Insert a Regex Token to Match One Character from Predefined POSIX Classes

The Insert Token button on the Create panel makes it easy to insert the following regular expression tokens to match one character out of many possible characters. See the Insert Token help topic for more details on how to build up a regular expression via this menu.

The POSIX standard defines a number of POSIX character classes, such as “alpha” for letters and “digit” for numbers. On a fully POSIX compliant system, these classes will include letters and digits from other languages and scripts, rather than just a to z and 0 to 9.

When you select POSIX Class in the Insert Token menu, a dialog box showing all the POSIX classes appears.

Insert a POSIX class

At the top of the dialog box, you can select whether you want to match a character that fits one of the POSIX classes you’ll select, or one that does not fit any of the selected classes.

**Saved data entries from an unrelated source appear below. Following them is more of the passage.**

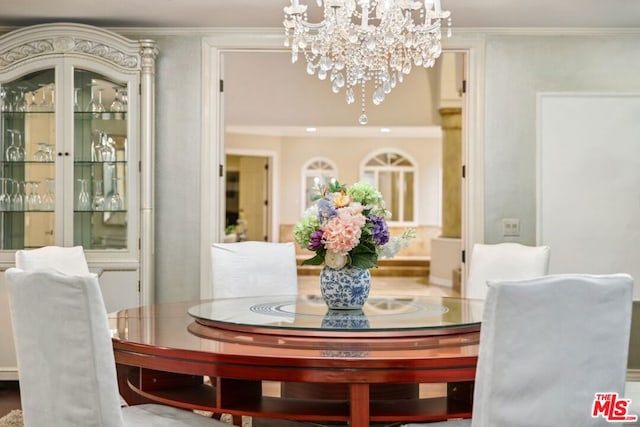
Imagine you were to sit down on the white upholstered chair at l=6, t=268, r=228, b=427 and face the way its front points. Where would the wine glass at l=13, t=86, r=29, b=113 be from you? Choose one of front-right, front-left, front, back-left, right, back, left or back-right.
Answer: front-left

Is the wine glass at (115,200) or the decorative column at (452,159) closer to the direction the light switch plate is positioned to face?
the wine glass

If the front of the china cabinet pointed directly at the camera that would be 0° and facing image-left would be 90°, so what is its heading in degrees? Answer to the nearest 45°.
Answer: approximately 0°

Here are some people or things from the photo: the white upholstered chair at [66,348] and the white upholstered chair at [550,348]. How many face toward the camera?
0

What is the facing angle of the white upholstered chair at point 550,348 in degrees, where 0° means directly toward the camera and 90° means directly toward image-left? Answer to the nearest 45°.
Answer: approximately 135°

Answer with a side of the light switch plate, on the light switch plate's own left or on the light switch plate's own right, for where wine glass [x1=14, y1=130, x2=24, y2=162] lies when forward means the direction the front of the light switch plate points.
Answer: on the light switch plate's own right

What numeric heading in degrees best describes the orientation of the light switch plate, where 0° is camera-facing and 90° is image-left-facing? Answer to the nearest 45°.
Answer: approximately 0°

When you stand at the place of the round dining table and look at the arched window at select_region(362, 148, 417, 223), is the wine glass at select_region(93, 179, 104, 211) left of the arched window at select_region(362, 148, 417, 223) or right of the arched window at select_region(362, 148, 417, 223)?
left

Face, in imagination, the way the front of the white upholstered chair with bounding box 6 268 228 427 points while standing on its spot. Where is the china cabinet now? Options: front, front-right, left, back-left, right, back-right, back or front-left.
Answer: front-left

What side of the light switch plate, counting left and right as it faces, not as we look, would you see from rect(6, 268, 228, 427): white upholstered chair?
front

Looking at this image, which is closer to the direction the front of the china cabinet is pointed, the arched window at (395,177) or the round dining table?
the round dining table

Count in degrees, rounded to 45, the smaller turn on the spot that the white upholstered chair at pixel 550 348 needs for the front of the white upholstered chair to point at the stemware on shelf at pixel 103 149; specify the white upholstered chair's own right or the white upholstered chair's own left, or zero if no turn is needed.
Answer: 0° — it already faces it

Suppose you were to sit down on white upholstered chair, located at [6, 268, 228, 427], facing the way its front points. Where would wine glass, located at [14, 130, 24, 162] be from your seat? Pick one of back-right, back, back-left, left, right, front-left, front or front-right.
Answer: front-left

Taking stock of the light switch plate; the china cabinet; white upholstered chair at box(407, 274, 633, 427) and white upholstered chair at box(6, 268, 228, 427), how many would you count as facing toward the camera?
2
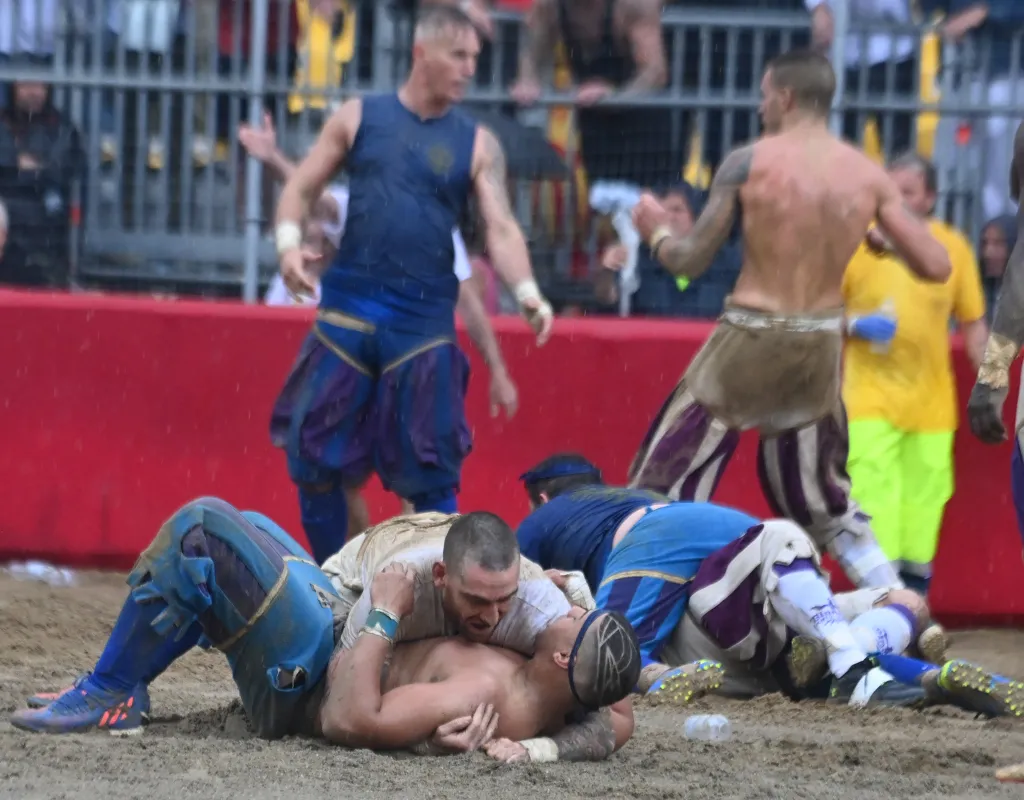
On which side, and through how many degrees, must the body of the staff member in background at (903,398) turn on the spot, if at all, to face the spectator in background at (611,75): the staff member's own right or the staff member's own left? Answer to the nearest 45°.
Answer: approximately 90° to the staff member's own right

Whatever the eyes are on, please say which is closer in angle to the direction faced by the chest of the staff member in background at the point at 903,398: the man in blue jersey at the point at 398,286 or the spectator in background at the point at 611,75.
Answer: the man in blue jersey

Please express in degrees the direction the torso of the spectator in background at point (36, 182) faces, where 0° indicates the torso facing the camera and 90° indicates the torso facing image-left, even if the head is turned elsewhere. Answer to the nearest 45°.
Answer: approximately 0°

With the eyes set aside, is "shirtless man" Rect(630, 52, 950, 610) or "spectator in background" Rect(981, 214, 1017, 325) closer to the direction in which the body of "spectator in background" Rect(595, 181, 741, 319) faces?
the shirtless man

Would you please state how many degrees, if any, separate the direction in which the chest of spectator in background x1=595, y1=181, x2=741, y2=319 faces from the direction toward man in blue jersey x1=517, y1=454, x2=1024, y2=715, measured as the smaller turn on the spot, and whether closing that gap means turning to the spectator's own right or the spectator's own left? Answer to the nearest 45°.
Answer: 0° — they already face them

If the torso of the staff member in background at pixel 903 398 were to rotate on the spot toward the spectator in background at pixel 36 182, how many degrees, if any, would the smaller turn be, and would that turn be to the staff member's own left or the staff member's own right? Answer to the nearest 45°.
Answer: approximately 45° to the staff member's own right

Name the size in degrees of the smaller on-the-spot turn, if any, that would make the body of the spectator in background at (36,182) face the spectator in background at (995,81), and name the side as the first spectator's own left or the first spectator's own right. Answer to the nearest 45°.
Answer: approximately 90° to the first spectator's own left

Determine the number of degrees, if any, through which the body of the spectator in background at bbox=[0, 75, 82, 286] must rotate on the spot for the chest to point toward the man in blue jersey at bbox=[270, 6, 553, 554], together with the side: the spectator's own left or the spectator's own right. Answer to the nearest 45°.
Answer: approximately 45° to the spectator's own left

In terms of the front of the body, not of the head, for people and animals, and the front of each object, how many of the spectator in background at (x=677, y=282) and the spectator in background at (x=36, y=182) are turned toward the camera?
2

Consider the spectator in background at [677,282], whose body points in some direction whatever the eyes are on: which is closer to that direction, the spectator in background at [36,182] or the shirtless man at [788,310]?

The classes are arranged in a sort of tree. If a checkbox is indented under another one, that means that the indented one is a strict subset of the one above it. E.g. all characters in the “space” class are also part of the “blank” class. When you tick a checkbox, RegexBuddy will automatically tick the wholly contained classes as well. E.g. ticking “space” will also tick “blank”. When you untick a checkbox, RegexBuddy will automatically untick all classes that contain any of the unticked class’s characters. E.g. unticking “xdigit” will also untick “alpha”, because “xdigit” includes a-f which are also part of “alpha”.

An exception to the tree structure is the “ascii” class. When a regex flavor only supports ASCII, it includes every possible character. However, most flavors support characters beyond ASCII. With those flavors, most POSIX classes will include non-ASCII characters. The “ascii” class, however, always matches one of the 128 ASCII characters. So RegexBuddy’s POSIX class dialog treats the “ascii” class separately.

Below the tree you can select whether you want the POSIX class to match only ASCII characters, or all relevant characters from the active code page, or any relevant character supported by Unicode. Most applications give you only one choice.

If your application matches only ASCII characters with POSIX classes, then the grid at the bottom shows the 128 ASCII characters. It highlights the characters included in the selected POSIX classes. Clicking or moving the mouse over the grid has no effect.

If your application matches non-ASCII characters with (some) POSIX classes, then the grid at the bottom shows the characters matched by the POSIX class or classes you have ticked. If you move the mouse over the grid, you can see the hexadecimal and decimal representations of each character’s code point in the Unicode standard. The grid will be empty if you didn’t tick any POSIX classes. The grid won’t highlight anything, and clicking it still won’t do anything.